▶ TASK DESCRIPTION: Report back each line of the records that contains the string "called".

BEGIN MATERIAL PROVIDED

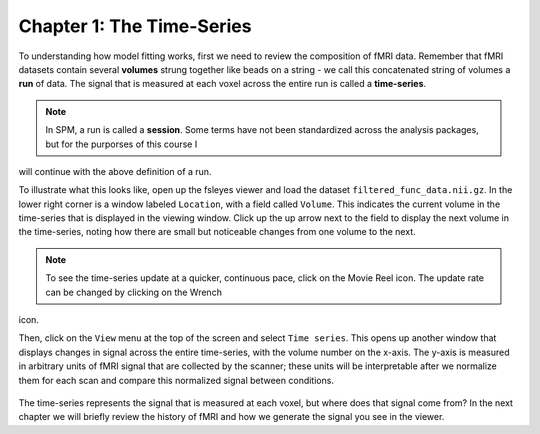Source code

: .. _01_Stats_TimeSeries.rst

Chapter 1: The Time-Series
***********

To understanding how model fitting works, first we need to review the composition of fMRI data. Remember that fMRI datasets contain several **volumes** 
strung together like beads on a string - we call this concatenated string of volumes a **run** of data. The signal that is measured at each voxel 
across the entire run is called a **time-series**.

.. note::

  In SPM, a run is called a **session**. Some terms have not been standardized across the analysis packages, but for the purporses of this course I 
will continue with the above definition of a run.

To illustrate what this looks like, open up the fsleyes viewer and load the dataset ``filtered_func_data.nii.gz``. In the lower right corner is a 
window labeled ``Location``, with a field called ``Volume``. This indicates the current volume in the time-series that is displayed in the viewing 
window. Click up the up arrow next to the field to display the next volume in the time-series, noting how there are small but noticeable changes from 
one volume to the next.

.. note::
  To see the time-series update at a quicker, continuous pace, click on the Movie Reel icon. The update rate can be changed by clicking on the Wrench 
icon.

Then, click on the ``View`` menu at the top of the screen and select ``Time series``. This opens up another window that displays changes in signal 
across the entire time-series, with the volume number on the x-axis. The y-axis is measured in arbitrary units of fMRI signal that are collected by the 
scanner; these units will be interpretable after we normalize them for each scan and compare this normalized signal between conditions.

.. figure:: TimeSeriesDemo.gif


The time-series represents the signal that is measured at each voxel, but where does that signal come from? In the next chapter we will briefly review 
the history of fMRI and how we generate the signal you see in the viewer.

END MATERIAL PROVIDED

▶ ANSWER TO THIS PROBLEM:
across the entire run is called a **time-series**.
  In SPM, a run is called a **session**. Some terms have not been standardized across the analysis packages, but for the purporses of this course I 
window labeled ``Location``, with a field called ``Volume``. This indicates the current volume in the time-series that is displayed in the viewing 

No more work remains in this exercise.